» THE TASK
An exact transcription of the entries is required, with none of the pictures carried over.
---- EXTRACTED INFORMATION
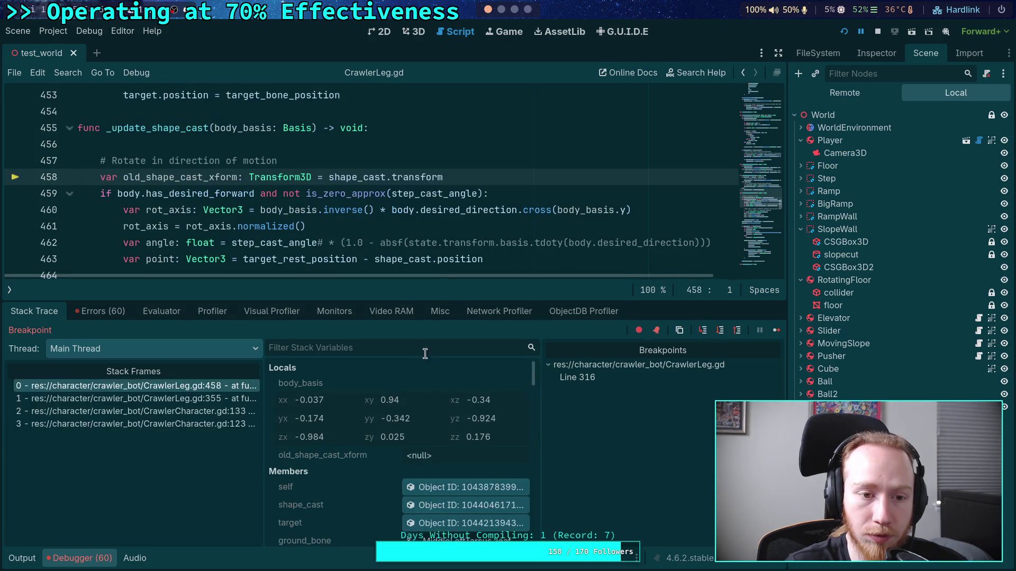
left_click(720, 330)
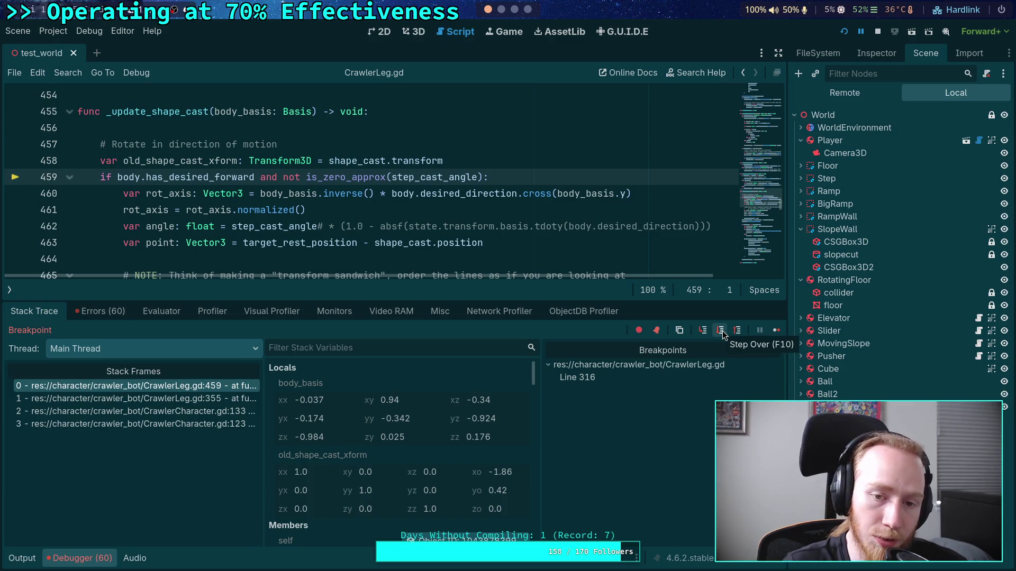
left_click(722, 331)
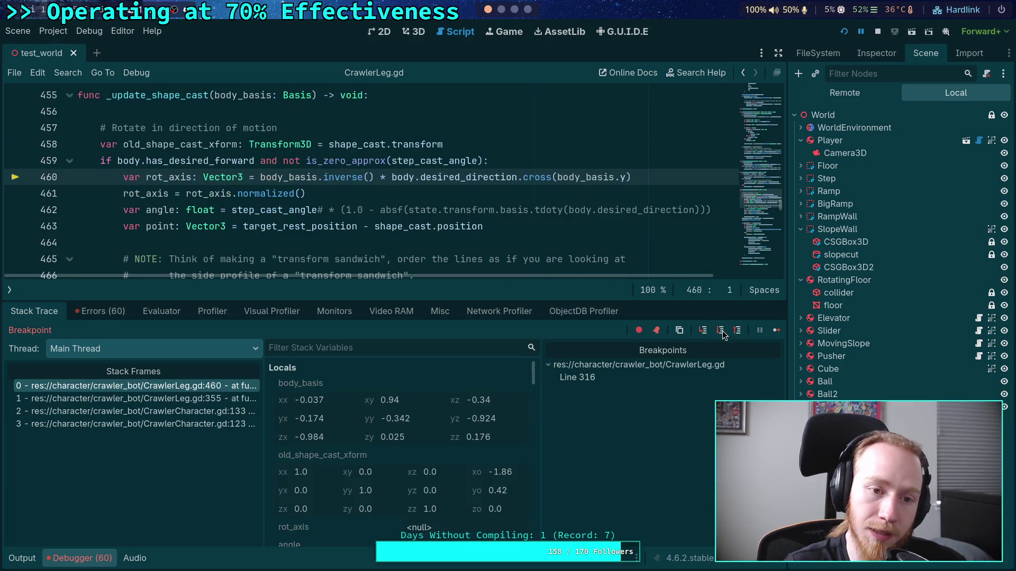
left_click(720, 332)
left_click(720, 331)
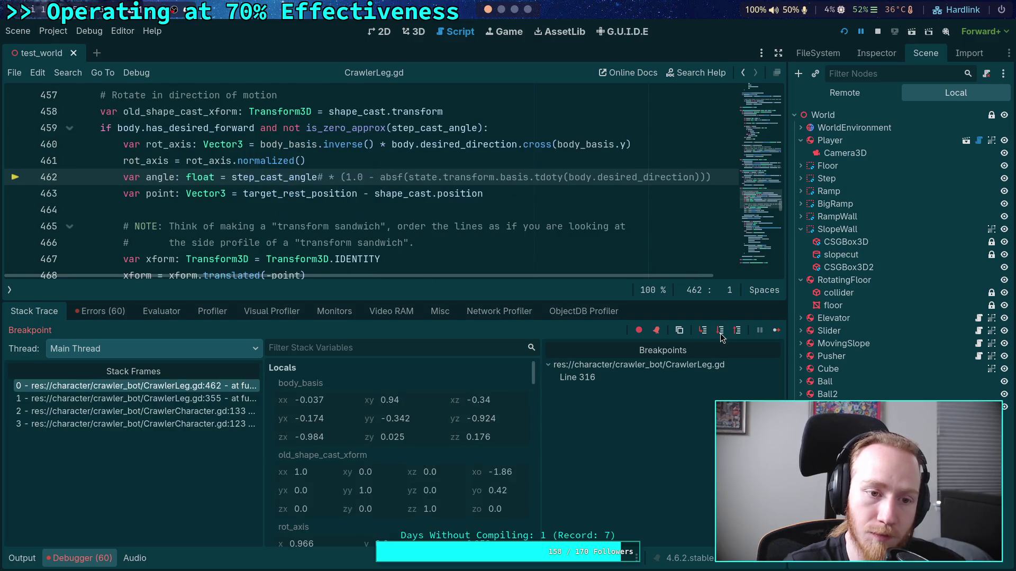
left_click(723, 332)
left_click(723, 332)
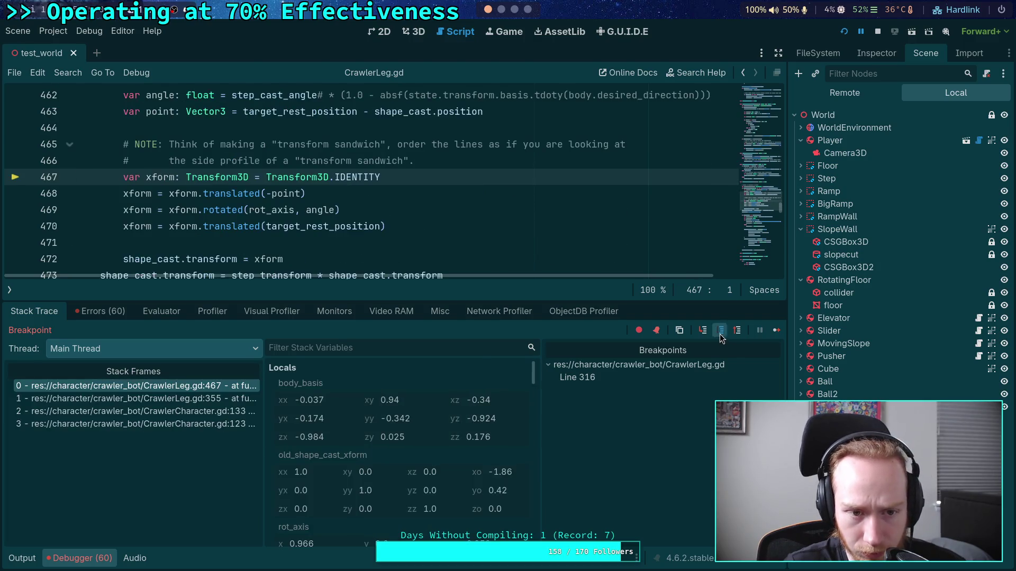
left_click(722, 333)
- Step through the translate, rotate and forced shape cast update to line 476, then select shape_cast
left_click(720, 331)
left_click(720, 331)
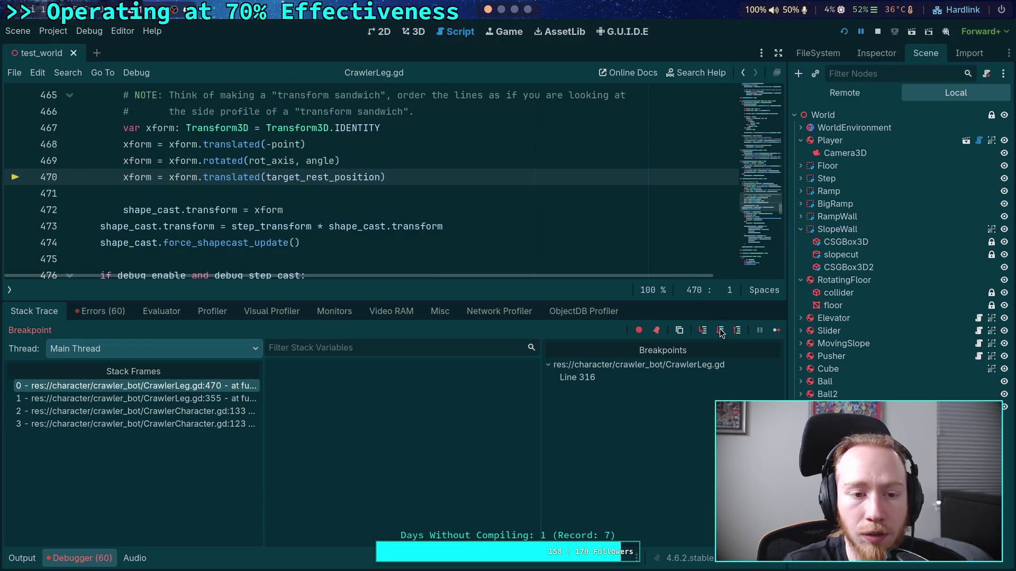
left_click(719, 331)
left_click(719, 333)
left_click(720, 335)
--------
» WRITTEN RESPONSE
left_click(720, 330)
left_click(722, 331)
left_click(720, 332)
left_click(720, 331)
left_click(723, 332)
left_click(723, 332)
left_click(722, 333)
- Step through the translate, rotate and forced shape cast update to line 476, then select shape_cast
left_click(720, 331)
left_click(720, 331)
left_click(719, 331)
left_click(719, 333)
left_click(720, 335)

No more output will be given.